FIG. 5 is a diagram explaining calculation of importance of documents belonging to a cluster according to some embodiments of the present invention.

In the same manner as the cluster importance, meta information of the document may be used to calculate the document importance. In this case, as the meta information of the document that can be used, a document preparer, preparation date, kind, size, and keyword frequency (or frequency of appearance of a keyword) may be considered. Here, the importance according to the document preparer may be associated with a company job classification system and an organization system. This is because the importance of a mail written by a staff is different from the importance of a mail written by a manager or a president, and the importance of a mail written by the same team member is different from the importance of a mail written by a team member of another team.

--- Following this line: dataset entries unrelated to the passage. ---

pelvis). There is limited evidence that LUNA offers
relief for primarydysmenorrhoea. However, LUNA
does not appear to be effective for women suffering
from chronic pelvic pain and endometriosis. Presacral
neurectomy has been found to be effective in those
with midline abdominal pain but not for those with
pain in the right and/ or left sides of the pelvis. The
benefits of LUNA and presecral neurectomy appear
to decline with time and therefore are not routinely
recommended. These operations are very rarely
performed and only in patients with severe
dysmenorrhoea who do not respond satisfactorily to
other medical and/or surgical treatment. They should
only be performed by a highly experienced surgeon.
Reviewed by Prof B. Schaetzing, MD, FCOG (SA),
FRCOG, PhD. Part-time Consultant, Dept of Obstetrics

Further, the importance of the document becomes higher as the document is prepared at the latest, the size of the document becomes larger, or the frequency of keywords included in the text of the document becomes higher. Further, the importance according to the kind of the document may be allocated with an appropriate value in accordance with the characteristic of the channel through which the document is distributed. In the example of FIG. 5, the mail is allocated with the importance of “1”, the bulletin board is allocated with the importance of “0.7”, the messenger is allocated with the importance of “0.5”, and the SNS is allocated with the importance of “0.2”.

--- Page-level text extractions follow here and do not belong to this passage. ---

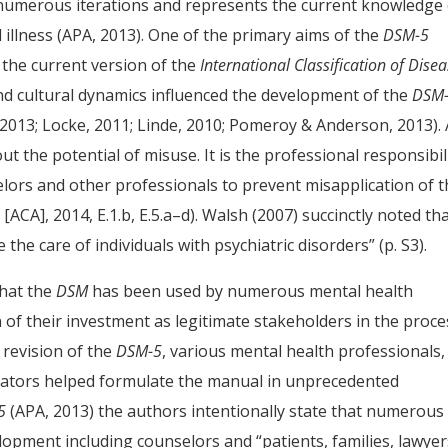
umerous iterations and represents the current knowledge 
illness (APA, 2013). One of the primary aims of the
DSM-5
the current version of the
International Classification of Dise
al and cultural dynamics influenced the development of the
DSM
2013; Locke, 2011; Linde, 2010; Pomeroy & Anderson, 2013).
 the potential of misuse. It is the professional responsibil
selors and other professionals to prevent misapplication of 
CA], 2014, E.1.b, E.5.a–d). Walsh (2007) succinctly noted th
 the care of individuals with psychiatric disorders” (p. S3).
that the
DSM
has been used by numerous mental health
 of their investment as legitimate stakeholders in the proce
 revision of the
DSM-5
, various mental health professionals,
rators helped formulate the manual in unprecedented
5
(APA, 2013) the authors intentionally state that numerous
lopment including counselors and “patients, families, lawyer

According to the example of FIG. 5, the preparer of document a that belongs to cluster X1 is “Chun Song-yi”, and the corresponding importance is numeralized to “0.8”. Further, the preparation date is before one day, and the corresponding importance is numeralized to “0.2”, and the kind of the document is a mail, and the corresponding importance is numeralized to “1”. Further, the size of the document is 1.5M, and the corresponding importance is numeralized to “1.5”, and the keyword frequency is “35”, and the corresponding importance is numeralized to “35”. Through synthesis of these values, the document importance has the value of 0.8*0.2*181.583.5=8.40.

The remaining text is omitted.